## Exercise brief
Your task is to repeat the entries underneath exactly, minus the pictures.

## Listed entries
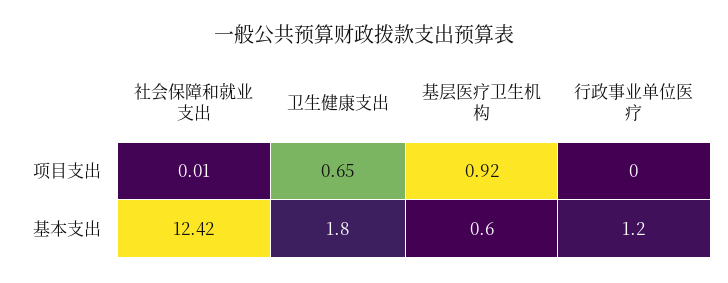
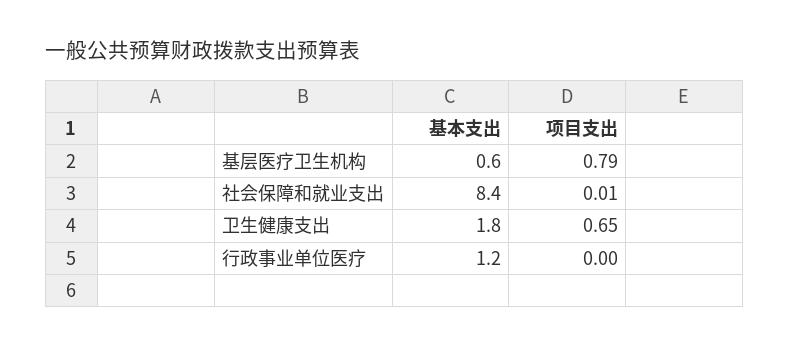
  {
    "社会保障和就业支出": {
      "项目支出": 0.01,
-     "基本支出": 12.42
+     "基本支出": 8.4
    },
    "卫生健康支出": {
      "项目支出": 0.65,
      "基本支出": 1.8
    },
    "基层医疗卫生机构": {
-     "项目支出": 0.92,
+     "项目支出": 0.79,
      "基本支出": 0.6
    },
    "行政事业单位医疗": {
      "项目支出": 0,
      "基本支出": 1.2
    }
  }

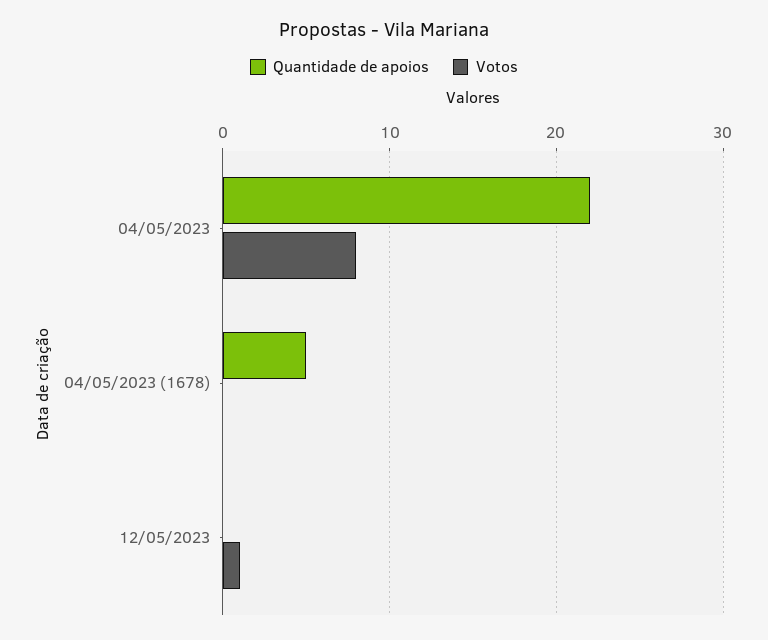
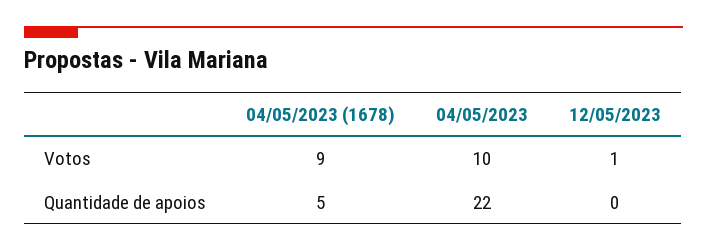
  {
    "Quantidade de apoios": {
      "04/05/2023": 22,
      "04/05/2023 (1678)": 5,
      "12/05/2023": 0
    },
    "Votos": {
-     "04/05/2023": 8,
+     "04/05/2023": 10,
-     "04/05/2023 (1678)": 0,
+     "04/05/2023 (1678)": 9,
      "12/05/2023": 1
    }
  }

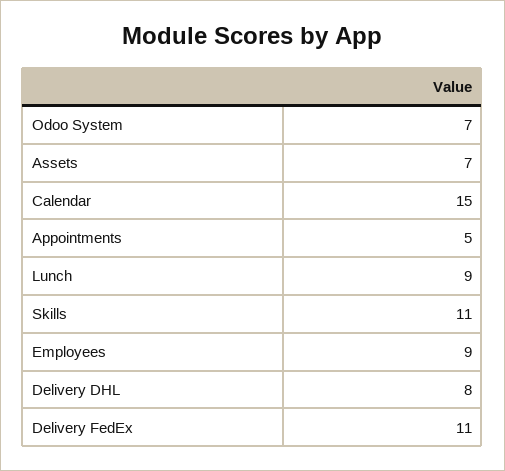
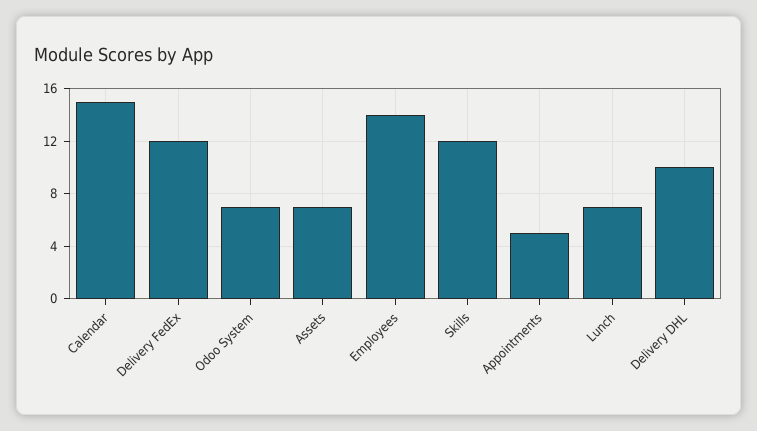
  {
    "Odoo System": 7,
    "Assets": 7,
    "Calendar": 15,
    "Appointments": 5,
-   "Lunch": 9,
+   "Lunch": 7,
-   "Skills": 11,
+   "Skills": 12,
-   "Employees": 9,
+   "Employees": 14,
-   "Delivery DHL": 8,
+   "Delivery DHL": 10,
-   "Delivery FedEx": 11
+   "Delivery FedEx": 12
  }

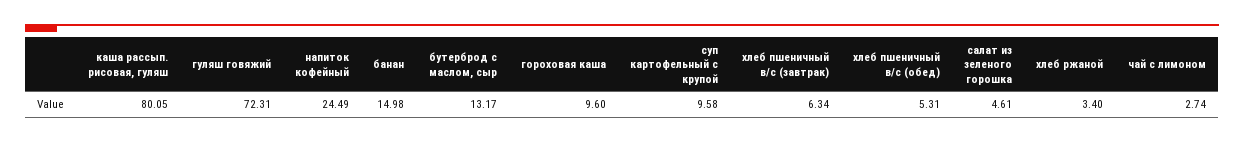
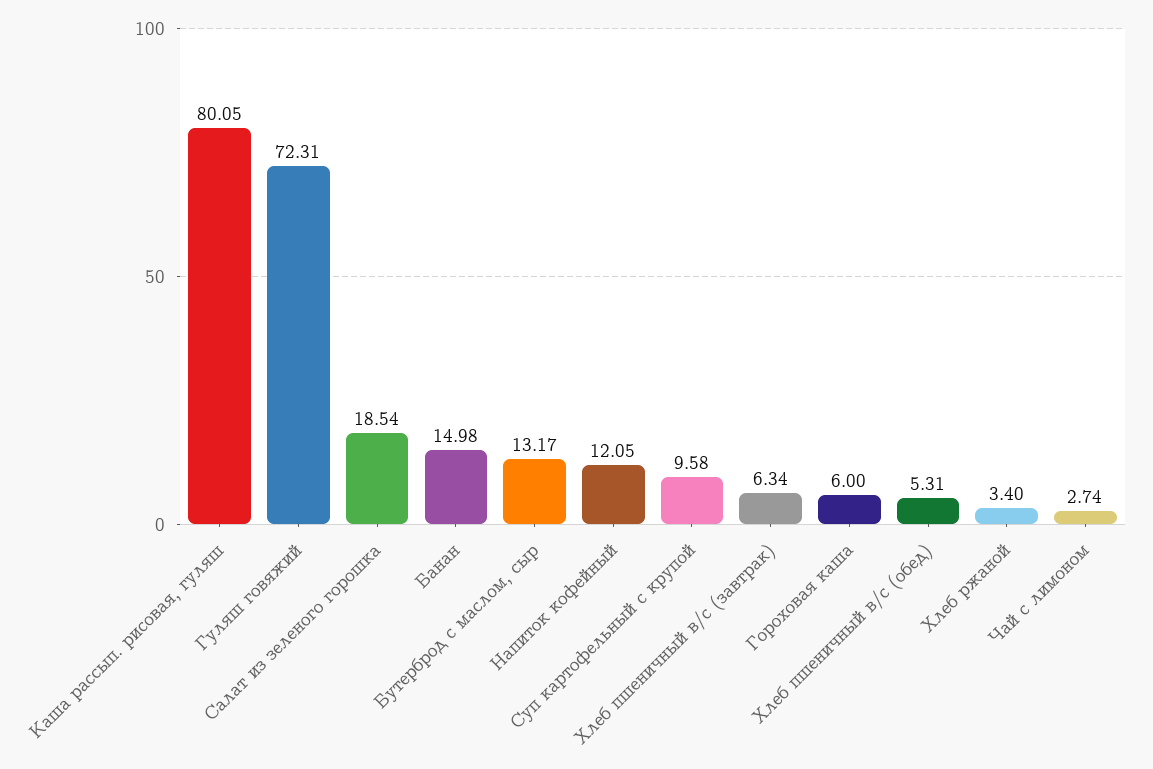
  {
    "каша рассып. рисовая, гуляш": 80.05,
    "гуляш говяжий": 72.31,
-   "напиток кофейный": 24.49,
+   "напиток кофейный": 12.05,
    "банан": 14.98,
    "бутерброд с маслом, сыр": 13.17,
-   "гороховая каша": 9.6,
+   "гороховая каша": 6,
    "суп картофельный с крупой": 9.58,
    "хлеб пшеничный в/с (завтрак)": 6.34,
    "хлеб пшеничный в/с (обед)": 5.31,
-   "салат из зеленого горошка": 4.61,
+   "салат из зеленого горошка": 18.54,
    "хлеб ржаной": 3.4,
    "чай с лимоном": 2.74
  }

## Task result
  {
    "社会保障和就业支出": {
      "项目支出": 0.01,
-     "基本支出": 12.42
+     "基本支出": 8.4
    },
    "卫生健康支出": {
      "项目支出": 0.65,
      "基本支出": 1.8
    },
    "基层医疗卫生机构": {
-     "项目支出": 0.92,
+     "项目支出": 0.79,
      "基本支出": 0.6
    },
    "行政事业单位医疗": {
      "项目支出": 0,
      "基本支出": 1.2
    }
  }

  {
    "Quantidade de apoios": {
      "04/05/2023": 22,
      "04/05/2023 (1678)": 5,
      "12/05/2023": 0
    },
    "Votos": {
-     "04/05/2023": 8,
+     "04/05/2023": 10,
-     "04/05/2023 (1678)": 0,
+     "04/05/2023 (1678)": 9,
      "12/05/2023": 1
    }
  }

  {
    "Odoo System": 7,
    "Assets": 7,
    "Calendar": 15,
    "Appointments": 5,
-   "Lunch": 9,
+   "Lunch": 7,
-   "Skills": 11,
+   "Skills": 12,
-   "Employees": 9,
+   "Employees": 14,
-   "Delivery DHL": 8,
+   "Delivery DHL": 10,
-   "Delivery FedEx": 11
+   "Delivery FedEx": 12
  }

  {
    "каша рассып. рисовая, гуляш": 80.05,
    "гуляш говяжий": 72.31,
-   "напиток кофейный": 24.49,
+   "напиток кофейный": 12.05,
    "банан": 14.98,
    "бутерброд с маслом, сыр": 13.17,
-   "гороховая каша": 9.6,
+   "гороховая каша": 6,
    "суп картофельный с крупой": 9.58,
    "хлеб пшеничный в/с (завтрак)": 6.34,
    "хлеб пшеничный в/с (обед)": 5.31,
-   "салат из зеленого горошка": 4.61,
+   "салат из зеленого горошка": 18.54,
    "хлеб ржаной": 3.4,
    "чай с лимоном": 2.74
  }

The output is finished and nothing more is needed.